A censure letter can be issued by legal counsel to the Director with a copy to the rest of the Board outlining in detail the offensive conduct and explaining why such conduct is inappropriate and unacceptable for any Director on the Board.  Such a letter explains what the legal and fiduciary obligations of the Director are including demonstrating undivided loyalty to the corporate entity and to undertake no actions which could potentially expose the Association to risk or claims against it.  Censure letters are confidential and should not be made public to the membership at large.

A censure letter should also discuss potential liability implications to the Association and the individual Director, including the possibility that if claims are asserted against the Director or Association, liability insurance may not cover the claim or provide a defense.  Finally, the censure letter will advise the rogue Director of the consequences of not ceasing or correcting such behavior in the future.  A censure letter could demand that the Director resign or be subject to public action to address their behavior.

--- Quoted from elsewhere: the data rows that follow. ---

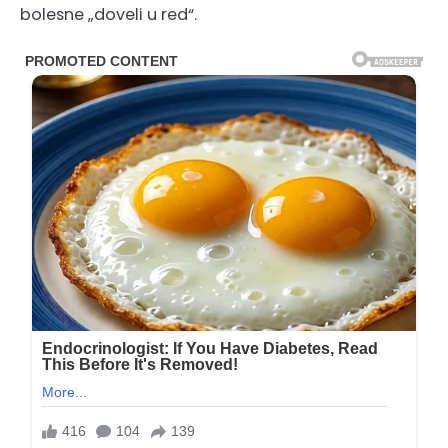
bolesne „doveli u red“.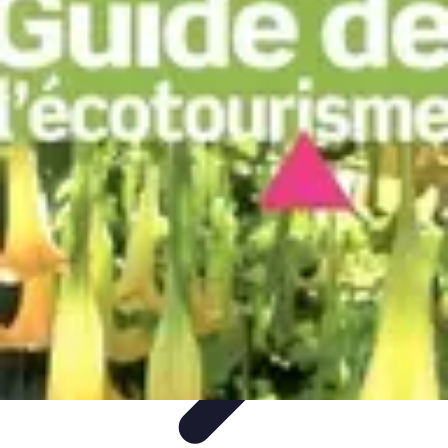
Rivière et Océan
Voyages nature et écotourisme
Tendances
Analyse et
opinions
Conseils pratiques
Écotourisme
Rivière et Océan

The Board can make a decision to remove the disruptive/rogue Board member from holding a specific office, such as President, Secretary or Treasurer.  It is important to note that this is different than attempting to remove a Board member from the Board.  There are very limited circumstances that allow a Board majority to cause a Director’s removal from the Board itself, which are usually set forth in the Association’s Bylaws and generally limited to being convicted of a crime or being adjudged incompetent.

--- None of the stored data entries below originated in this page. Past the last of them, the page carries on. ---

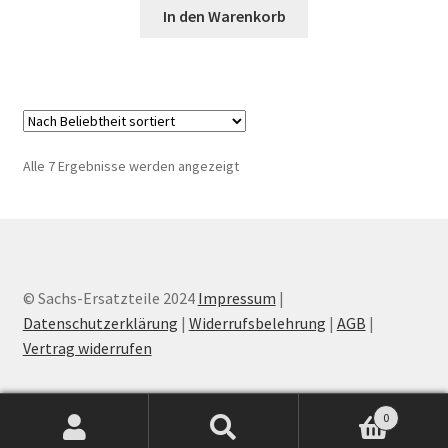
In den Warenkorb
Nach
Alle 7 Ergebnisse werden angezeigt
Beliebtheit
sortiert
© Sachs-Ersatzteile 2024
Impressum
|
Datenschutzerklärung
|
Widerrufsbelehrung
|
AGB
|
Vertrag widerrufen
0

Pursuant to Corporations Code Sections 7222 and 7510(e) five (5) percent of the membership, can sign a petition calling for a special meeting of the membership for the purpose of recalling an individual Director from the Board.  Associations which utilize cumulative voting must use a complicated formula to determine the requisite percentage necessary to remove a Director from the Board which can often make it difficult.  A recall election is conducted in the same formal manner as any other election of Directors, with secret ballots opened at a noticed meeting by appointed election inspectors.

Finally, though it is rarely used, there is an ability to file a lawsuit to remove a Director pursuant to Corporations Code Section 7223.  This generally involves filing a lawsuit to have the Court remove a Director based on conduct including dishonesty, fraudulent or gross abuse of authority or discretion.  This option is rarely used because the Association cannot fund the cost of litigation, as the Association must be named as a defendant in such an action, meaning that the individuals must pay to prosecute this action.

Again, dealing with disruptive members and/or Board members is a difficult process; however, if not dealt with early on it can fester and become untenable for the Association as a whole.